I just watched "The Inventor: Out for Blood in Silicon Valley" which was amusing to watch. There is a very potent explanation in the film for the reason why this massive fraud went unnoticed  and prominent people baught into it making Elisabeth Holmes a billionaire. One of the spin doctors in the documentary explains research they did on people who were given dice and were asked to throw them. Whenever the dice stopped they were told that they will be payed an amount in dollars that the die gave and that they can choose either the top or the bottom value so if a 1 comes out you can choose the 6 at the bottom and get payed 6 dollars. The testers weren't looking at the results and deppended on what the people who threw the dice told them. Obviously the 6's were coming up far too often than what proabability suggests.
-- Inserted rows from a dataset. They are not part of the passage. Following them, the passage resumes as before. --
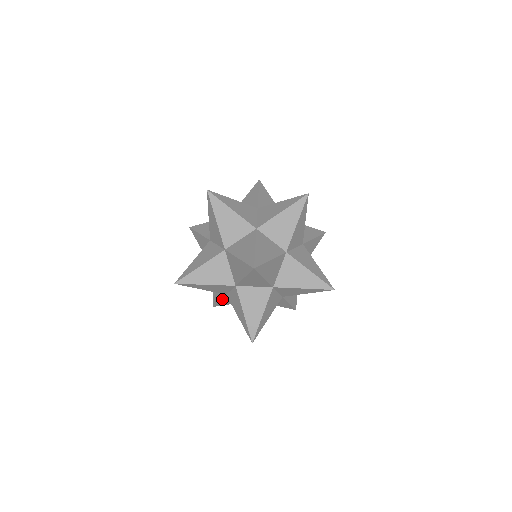
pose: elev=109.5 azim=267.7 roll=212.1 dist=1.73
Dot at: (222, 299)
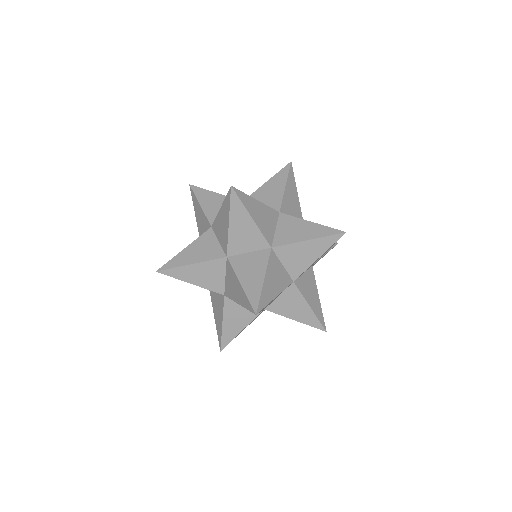
Dot at: occluded
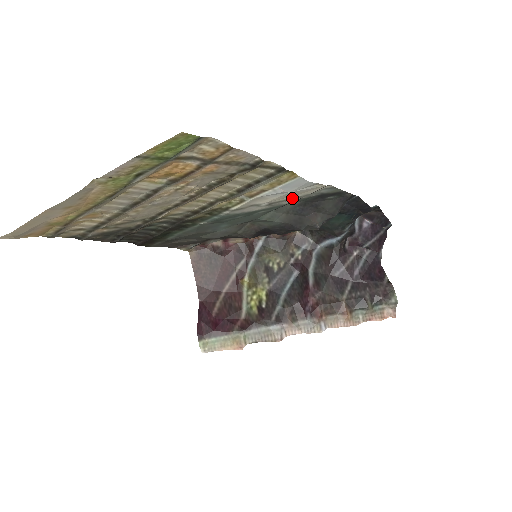
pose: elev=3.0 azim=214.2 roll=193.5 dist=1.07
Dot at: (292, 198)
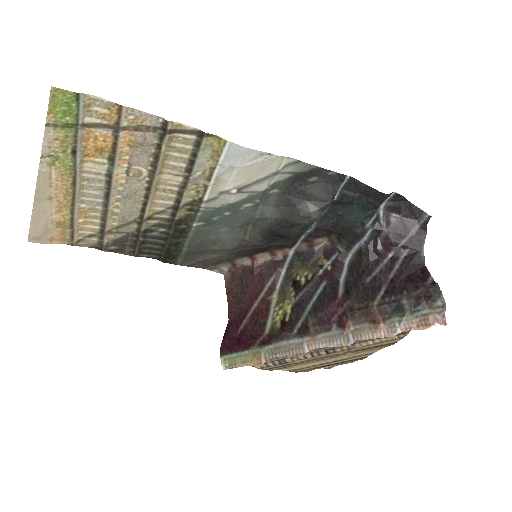
Dot at: (259, 180)
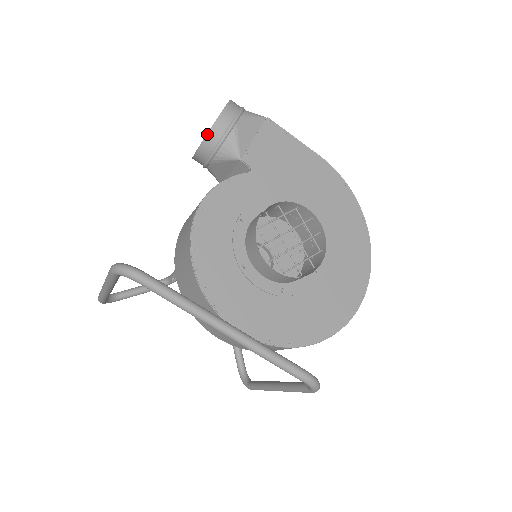
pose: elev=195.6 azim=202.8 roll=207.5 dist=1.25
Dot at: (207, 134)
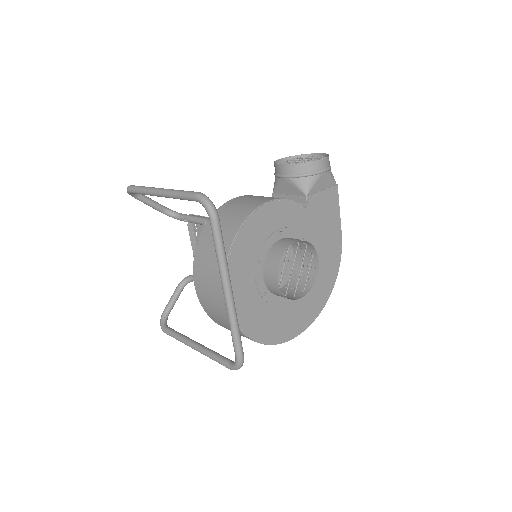
Dot at: (303, 163)
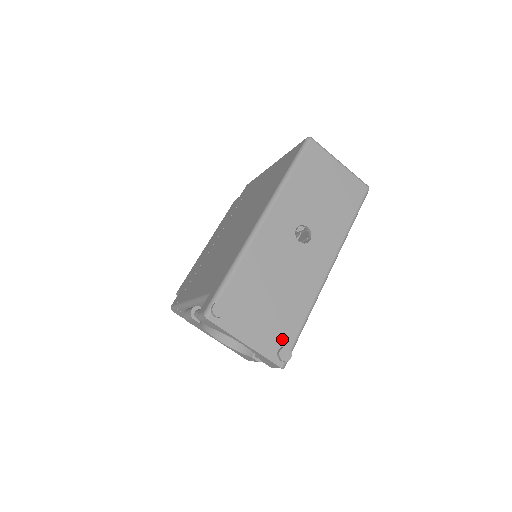
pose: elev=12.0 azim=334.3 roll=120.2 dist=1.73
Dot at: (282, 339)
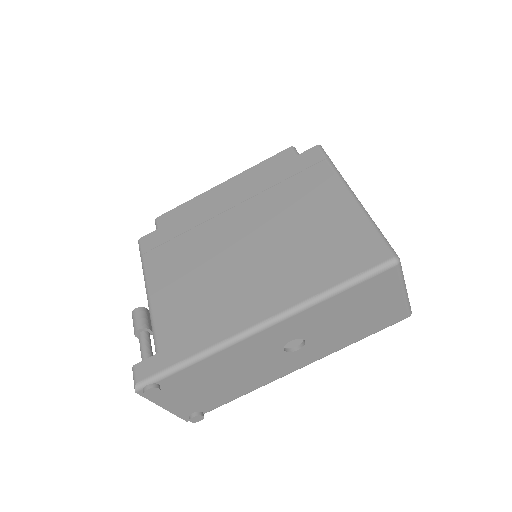
Dot at: (203, 407)
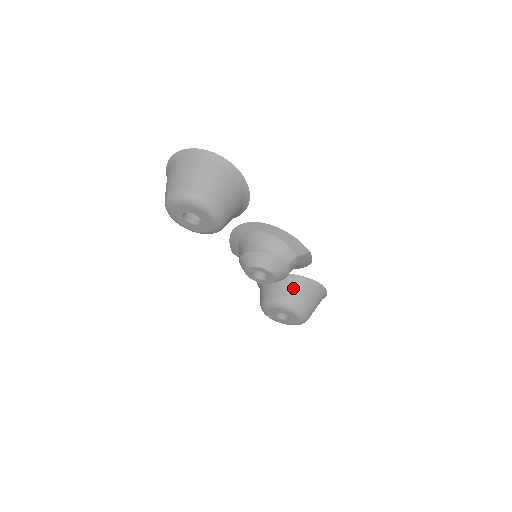
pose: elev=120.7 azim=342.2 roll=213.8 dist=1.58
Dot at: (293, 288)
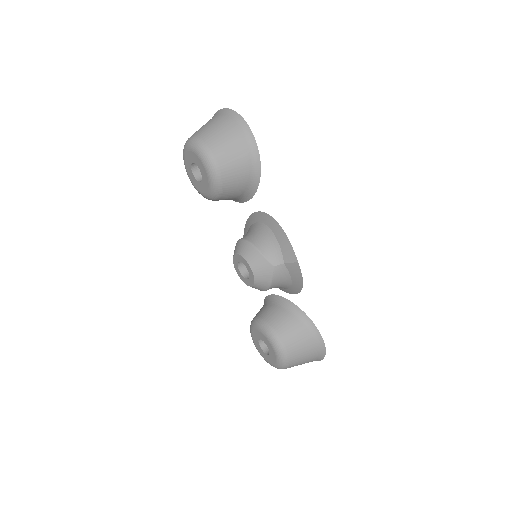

Then they repeated the experiment but hooked the people to lie detectors, the results were obvious - people lied about the results and the lie detectors were clearly showing it. They repeated the experiment again for the third time including the dice and the lie detectors but this time the people were told that everything they get payed will go to a charity they choose. The results were exactly the same, people still lied about the results but a "small" exception occured - the lie detectors showed nothing, people were not lying. Apparently when you are convinced youre doing something good and useful, your conscience is clear and you feel you are in fact not doing anything unlawful or deceitful. I think this is exactly the mechanism behind the mind of Elisabeth Holmes and the whole "Theranos" charade. She believed so much in her doings that she was able to convince prominent people of it. Even the lab chemists and engineers who knew exactly what was going on and that the whole project is a scientifically not viable farse were believing in her. Interesting case of sociopathic behaviour combined with various skills, factors and circumstances that enabled her to ride this wave. She comes out of this to me as a Deepak Chopra of the silicon valley character, its unbelievable how far you can go with high emotional IQ, deception, lying straight up to everybodies face while having nothing as a product and nothing as far as scientific evidence while walking a highly sophisticated path of medical testing and claiming to revolutionise it.

Short answer - She's a master of deception. 

Edited by koti
Posted

Tbf, this is true for a lot of those folks. Investors are rarely interested in the technical stuff. It is telling that she targeted tech investors and not do much pharm.